The Impact of Rising Interest Rates on Small Businesses
Interest rates in Canada are on the rise to help contain inflation. The Bank of Canada increased the benchmark rate on April 13th by 0.5 percentage points to 1.0. This is the biggest one time increase in borrowing costs since 2000. While a higher rate environment may be effective for inflation, it can have significant consequences for small businesses.
Loans become more expensive and difficult to secure
According to the Canadian Federation of Independent Business, debt repayment has become one of the biggest challenges for small businesses during the pandemic. Short on cash, many small businesses were forced to borrow to sustain their operations during this difficult period.
Given debt repayment is a critical challenge, higher interest rates will only increase the burden. As rates rise, lenders increase the prime rate and it becomes more expensive to borrow. Credit cards, lines of credit, and both short and long term debt now carry a higher cost. Loans become not only more expensive but also take longer to repay.
The situation will be exacerbated considering the Bank of Canada is falling farther and farther behind curve. Jean-Francois Perrault, chief economist of Scotiabank stated “we now predict that the Bank of Canada will raise its policy rate by an additional 2 percentage points this year, ending the year at 2.5%”. The cost of borrowing could become the deciding factor for the survivability of small businesses.
In addition to loans being more expensive, they may also become more difficult to secure. Banks will increase their scrutiny for new loan applications due to a higher risk of default. “Small businesses face considerable barriers based on their size when they apply for bank financing” according to Dan Kelly, President of the Canadian Federation of Independent Business.
Expansion will be put on hold
Company growth can be hindered in several ways as interest rates rise. “Fifty five percent of companies said a one percentage increase in the prime lending rate would put material, substantial or considerable pressure on their business and cash flow”.
Cash flow is the lifeblood of a business. With limited cash flow due to a higher cost of capital, small businesses will decrease their capital investments and shelve expansion plans. As expansion plans slow, hiring will most likely be placed on hold as the business works on managing their core operations.

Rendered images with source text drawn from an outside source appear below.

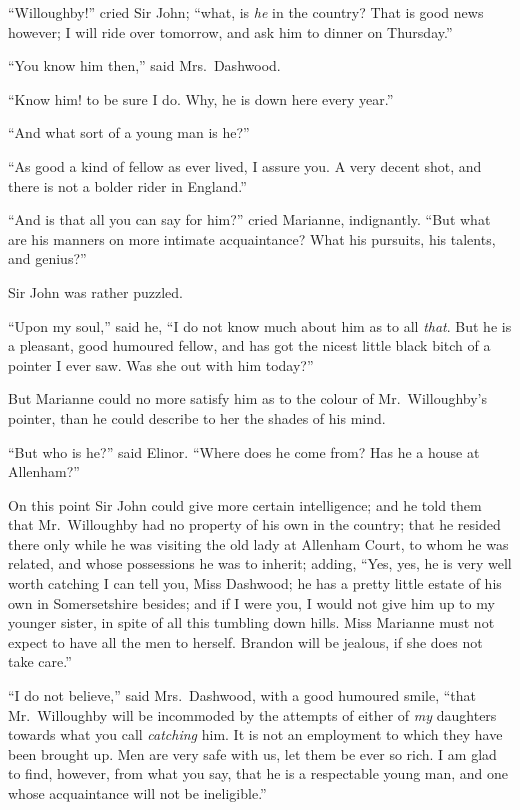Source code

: \documentclass{article}
\begin{document}
``Willoughby!'' cried Sir John; ``what, is \emph{he}
in the country? That is good news however; I will
ride over tomorrow, and ask him to dinner on Thursday.''

``You know him then,'' said Mrs.\ Dashwood.

``Know him! to be sure I do.  Why, he is down here
every year.''

``And what sort of a young man is he?''

``As good a kind of fellow as ever lived, I assure you.
A very decent shot, and there is not a bolder rider
in England.''

``And is that all you can say for him?'' cried Marianne,
indignantly.  ``But what are his manners on more intimate
acquaintance? What his pursuits, his talents, and genius?''

Sir John was rather puzzled.

``Upon my soul,'' said he, ``I do not know much about him
as to all \emph{that}.  But he is a pleasant, good humoured fellow,
and has got the nicest little black bitch of a pointer
I ever saw.  Was she out with him today?''

But Marianne could no more satisfy him as to the
colour of Mr.\ Willoughby's pointer, than he could
describe to her the shades of his mind.

``But who is he?'' said Elinor.  ``Where does he come
from?  Has he a house at Allenham?''

On this point Sir John could give more certain intelligence;
and he told them that Mr.\ Willoughby had no property
of his own in the country; that he resided there only
while he was visiting the old lady at Allenham Court,
to whom he was related, and whose possessions he was
to inherit; adding, ``Yes, yes, he is very well worth
catching I can tell you, Miss Dashwood; he has a pretty
little estate of his own in Somersetshire besides;
and if I were you, I would not give him up to my
younger sister, in spite of all this tumbling down hills.
Miss Marianne must not expect to have all the men to herself.
Brandon will be jealous, if she does not take care.''

``I do not believe,'' said Mrs.\ Dashwood, with a
good humoured smile, ``that Mr.\ Willoughby will be incommoded
by the attempts of either of \emph{my} daughters towards what
you call \emph{catching} him.  It is not an employment to which
they have been brought up.  Men are very safe with us,
let them be ever so rich.  I am glad to find, however,
from what you say, that he is a respectable young man,
and one whose acquaintance will not be ineligible.''
\end{document}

Decreased consumer spending and demand
Over half of Canadians are concerned about the impact of rising interest rates. Rising interest rates are intended to curb inflation by tempering demand. The rate in turn affects consumer habits. Typically, when interest rates rise, consumers save more and spend less.
When consumers pay higher interest on personal loans, they have less disposable income to buy goods and services. Higher rates cause consumers to focus on bills they must pay, such as housing, car loans and food. This leaves less money for spending on travel, restaurants and entertainment. As consumers struggle to cope with higher rates, small businesses will begin to feel the effect of less demand for their products and services.
What can small businesses do to reduce the impact of rising interest rates?
- Review and revise your business plan to make sure that it is up to date for an environment with higher rates. Are all your products and services profitable? Adjust your business plan to focus on high-margin goods and services.
- Evaluate the risks associated with your type of business.
- Plan for the future. What will you do if rates continue to rise?
- With interest rates expected to rise through the end of 2022, you may wish to secure a fixed rate versus a variable loan.
- Evaluate your debts and outstanding loans. Are there ways to reduce the amount that you owe?
- Do you think you can raise your prices to generate more cash to offset higher interest rates?
- Review your lease. Can your employees work 2 or 3 days a week at home, allowing you to reduce your office space?